This course discusses quantitative methods for analyzing "big data", i.e. data sets that have either many observations or many variables or both. Firstly, the course covers flexible or "nonparametric" econometric methods for data with many observations, where "flexible" implies that the researcher aims at imposing as few behavioral assumptions as possible. These methods are often more accurate than standard approaches such as OLS, which assumes a linear relation between the explanatory and dependent variables that might not hold in reality.
Secondly, the course discusses so-called "machine learning" approaches to deal with data that include many variables, in order to optimally exploit the vast information provided in variables. Separating relevant from irrelevant information is key in a world with ever increasing data availability.

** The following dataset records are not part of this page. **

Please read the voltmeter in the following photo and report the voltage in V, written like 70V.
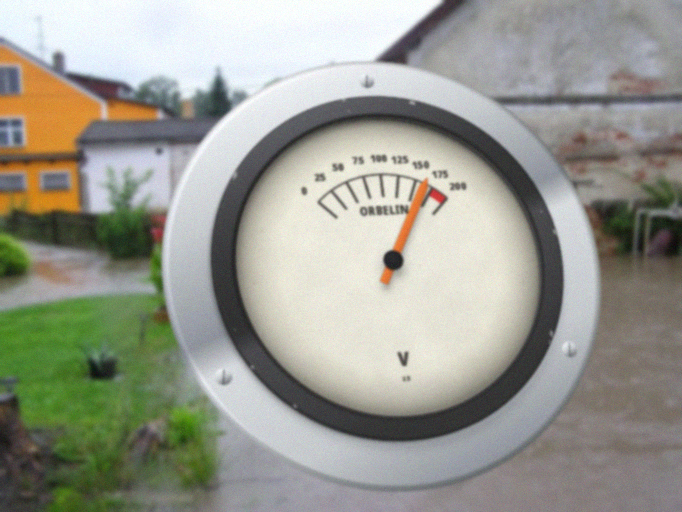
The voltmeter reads 162.5V
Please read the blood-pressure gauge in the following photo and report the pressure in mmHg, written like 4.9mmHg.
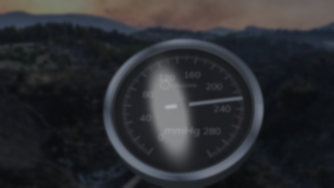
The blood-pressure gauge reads 230mmHg
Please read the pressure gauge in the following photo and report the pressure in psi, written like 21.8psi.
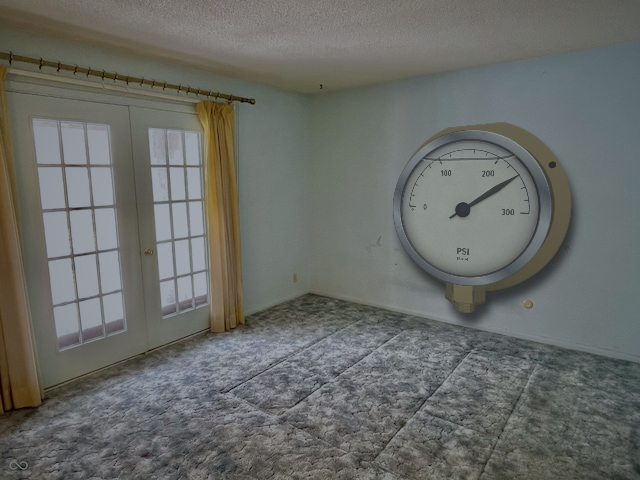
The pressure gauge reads 240psi
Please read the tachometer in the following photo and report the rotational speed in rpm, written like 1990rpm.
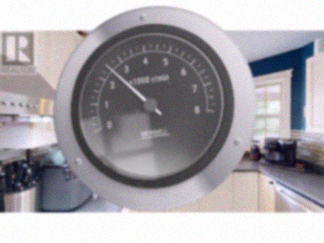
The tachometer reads 2500rpm
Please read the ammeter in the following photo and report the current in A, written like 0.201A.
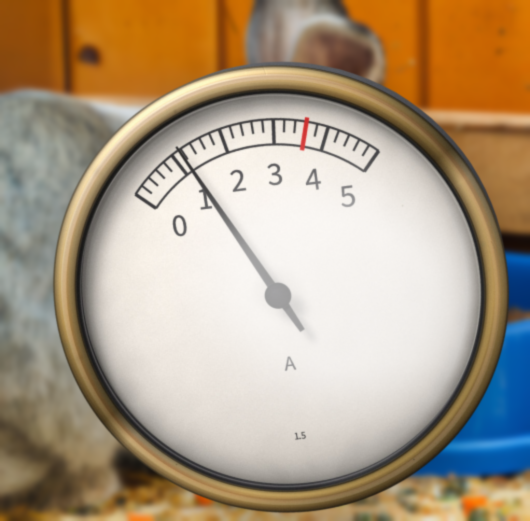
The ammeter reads 1.2A
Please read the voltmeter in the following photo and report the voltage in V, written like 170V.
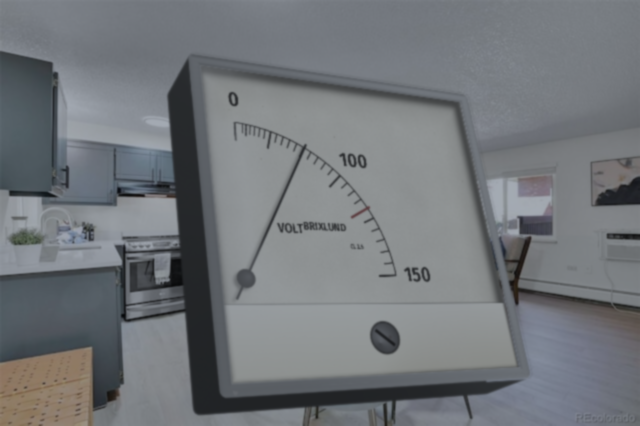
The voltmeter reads 75V
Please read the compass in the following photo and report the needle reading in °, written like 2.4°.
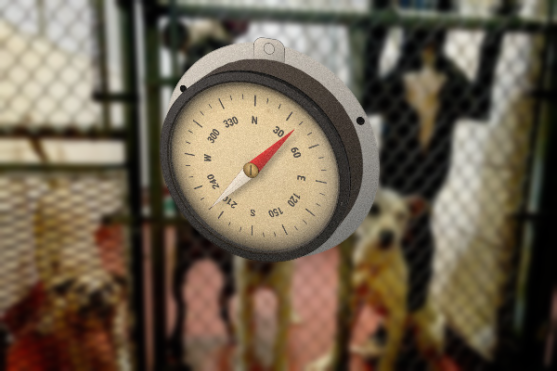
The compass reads 40°
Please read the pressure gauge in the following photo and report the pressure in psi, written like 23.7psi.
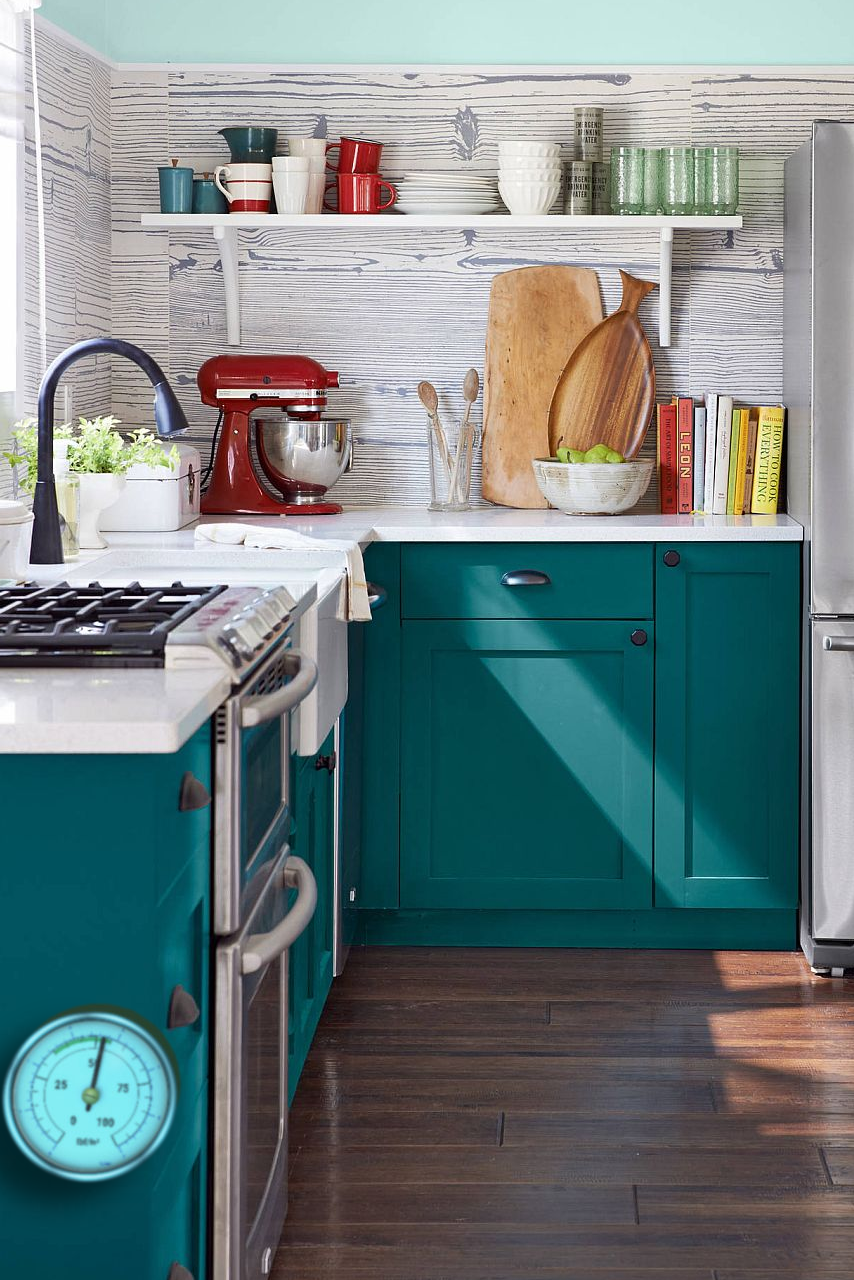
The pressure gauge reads 52.5psi
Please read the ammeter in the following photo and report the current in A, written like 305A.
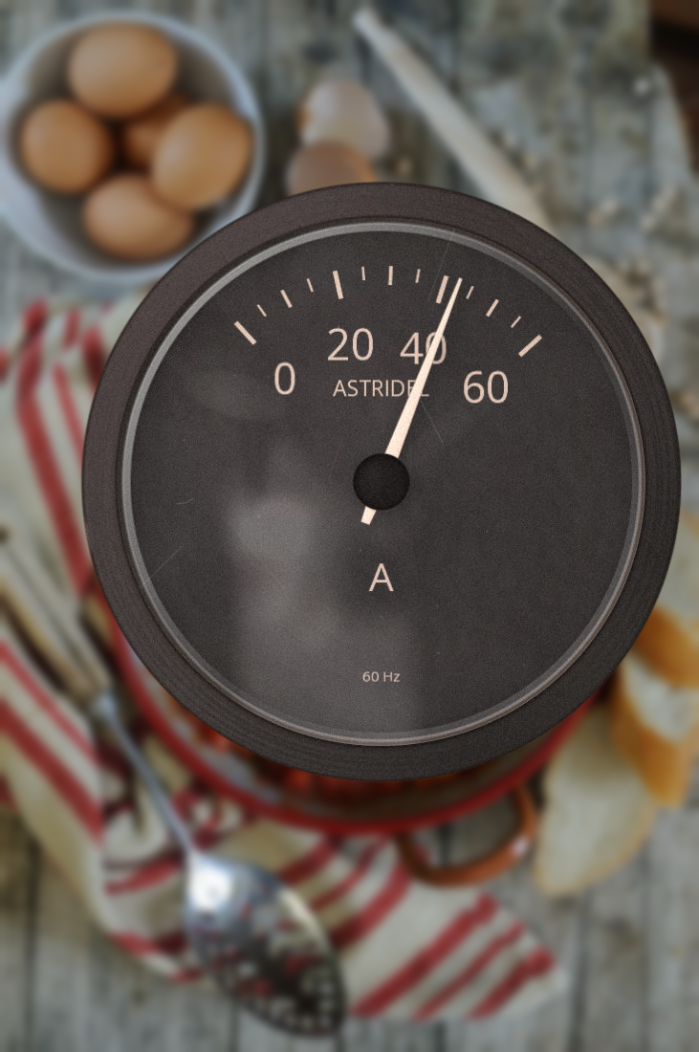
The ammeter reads 42.5A
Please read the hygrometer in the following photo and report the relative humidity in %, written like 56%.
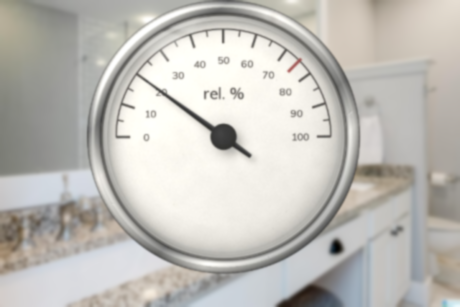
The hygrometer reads 20%
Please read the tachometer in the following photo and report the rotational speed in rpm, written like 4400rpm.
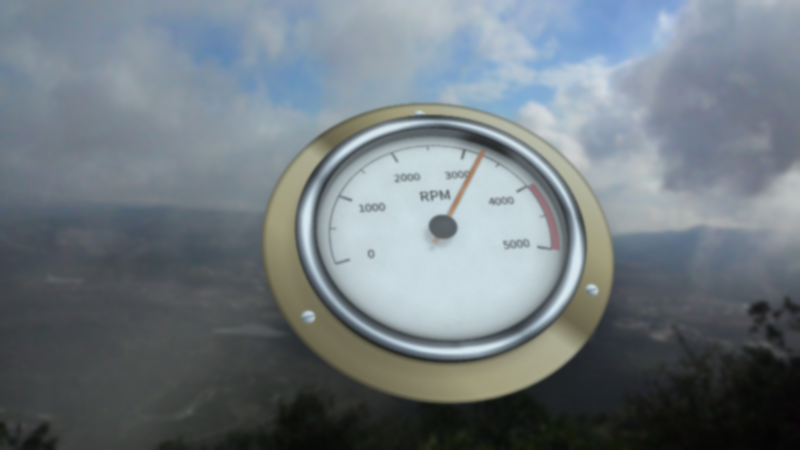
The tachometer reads 3250rpm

The following topics will be covered in the course:
* Flexible (non/semiparametric) vs. parametric statistical (or econometric) models
* Nonparametric regression methods: Kernel regression, series approximation, smoothing splines
* Methods for choosing smoothing and bandwidth parameters
* Testing: nonparametric specification and distribution tests
* Machine learning based on shrinkage and variable selection: Lasso and ridge regression
* Machine learning based on decision trees, bagged trees, and random forests
* Introduction to further machine learners: boosting, support vector machines, neural nets, and ensemble methods
The lecture is accompanied by 4 PC sessions based on the software package "R", in which the methods are applied to empirical data.